TASK: Please report how many lines of the listing contain the string "after", giving the number only.

DATA SECTION: Begin

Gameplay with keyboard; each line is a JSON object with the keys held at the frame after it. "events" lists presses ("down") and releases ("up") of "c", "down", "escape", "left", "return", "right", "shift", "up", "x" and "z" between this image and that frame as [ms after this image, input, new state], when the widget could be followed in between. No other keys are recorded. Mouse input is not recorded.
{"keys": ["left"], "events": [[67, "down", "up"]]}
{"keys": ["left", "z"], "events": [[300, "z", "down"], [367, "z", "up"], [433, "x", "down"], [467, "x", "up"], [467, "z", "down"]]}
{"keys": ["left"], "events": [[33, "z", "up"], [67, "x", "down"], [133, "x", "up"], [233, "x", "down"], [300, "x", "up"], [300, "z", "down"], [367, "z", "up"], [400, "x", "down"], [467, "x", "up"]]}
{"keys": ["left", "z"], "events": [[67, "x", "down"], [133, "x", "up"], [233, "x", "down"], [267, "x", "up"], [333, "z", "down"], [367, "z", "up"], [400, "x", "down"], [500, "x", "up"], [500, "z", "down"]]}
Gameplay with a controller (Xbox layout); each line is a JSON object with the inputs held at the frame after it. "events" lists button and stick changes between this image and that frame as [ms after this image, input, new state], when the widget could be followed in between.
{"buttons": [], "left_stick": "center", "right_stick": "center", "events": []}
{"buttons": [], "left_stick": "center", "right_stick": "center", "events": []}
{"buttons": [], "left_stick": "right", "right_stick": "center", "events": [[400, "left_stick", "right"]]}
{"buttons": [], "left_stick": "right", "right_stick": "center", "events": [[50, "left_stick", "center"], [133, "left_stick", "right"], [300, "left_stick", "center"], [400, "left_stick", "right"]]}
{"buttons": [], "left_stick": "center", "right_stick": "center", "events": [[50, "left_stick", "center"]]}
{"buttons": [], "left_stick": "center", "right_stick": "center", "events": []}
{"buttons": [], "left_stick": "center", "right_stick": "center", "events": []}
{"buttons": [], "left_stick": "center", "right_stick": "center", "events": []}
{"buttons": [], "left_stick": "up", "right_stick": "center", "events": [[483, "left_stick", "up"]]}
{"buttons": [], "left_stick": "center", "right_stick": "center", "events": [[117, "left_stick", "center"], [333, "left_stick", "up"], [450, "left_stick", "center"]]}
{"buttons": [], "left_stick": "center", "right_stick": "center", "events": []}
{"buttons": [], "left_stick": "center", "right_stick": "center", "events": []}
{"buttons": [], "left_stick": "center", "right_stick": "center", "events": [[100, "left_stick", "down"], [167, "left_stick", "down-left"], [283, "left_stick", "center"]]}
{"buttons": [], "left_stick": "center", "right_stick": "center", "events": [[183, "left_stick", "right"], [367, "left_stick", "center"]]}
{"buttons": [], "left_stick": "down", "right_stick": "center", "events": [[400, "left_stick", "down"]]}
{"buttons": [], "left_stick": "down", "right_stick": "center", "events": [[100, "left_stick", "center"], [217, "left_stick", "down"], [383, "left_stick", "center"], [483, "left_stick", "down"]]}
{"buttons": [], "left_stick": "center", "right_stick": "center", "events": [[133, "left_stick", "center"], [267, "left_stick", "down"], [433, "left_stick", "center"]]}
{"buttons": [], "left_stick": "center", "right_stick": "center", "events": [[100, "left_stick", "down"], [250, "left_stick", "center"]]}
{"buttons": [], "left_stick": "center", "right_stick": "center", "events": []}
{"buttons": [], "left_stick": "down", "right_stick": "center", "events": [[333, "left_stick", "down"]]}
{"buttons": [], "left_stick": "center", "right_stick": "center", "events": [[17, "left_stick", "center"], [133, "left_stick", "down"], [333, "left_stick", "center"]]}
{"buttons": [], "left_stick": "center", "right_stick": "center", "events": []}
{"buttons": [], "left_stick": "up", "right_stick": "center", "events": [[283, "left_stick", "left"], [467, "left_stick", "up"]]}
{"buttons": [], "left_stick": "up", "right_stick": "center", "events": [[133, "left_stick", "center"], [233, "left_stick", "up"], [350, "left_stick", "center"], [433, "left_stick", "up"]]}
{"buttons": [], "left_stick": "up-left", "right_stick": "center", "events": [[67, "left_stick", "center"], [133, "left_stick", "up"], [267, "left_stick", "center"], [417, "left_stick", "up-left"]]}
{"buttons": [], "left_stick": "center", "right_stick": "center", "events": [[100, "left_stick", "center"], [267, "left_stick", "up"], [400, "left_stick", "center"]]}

DATA SECTION: End

EXERCISE ANSWER: 2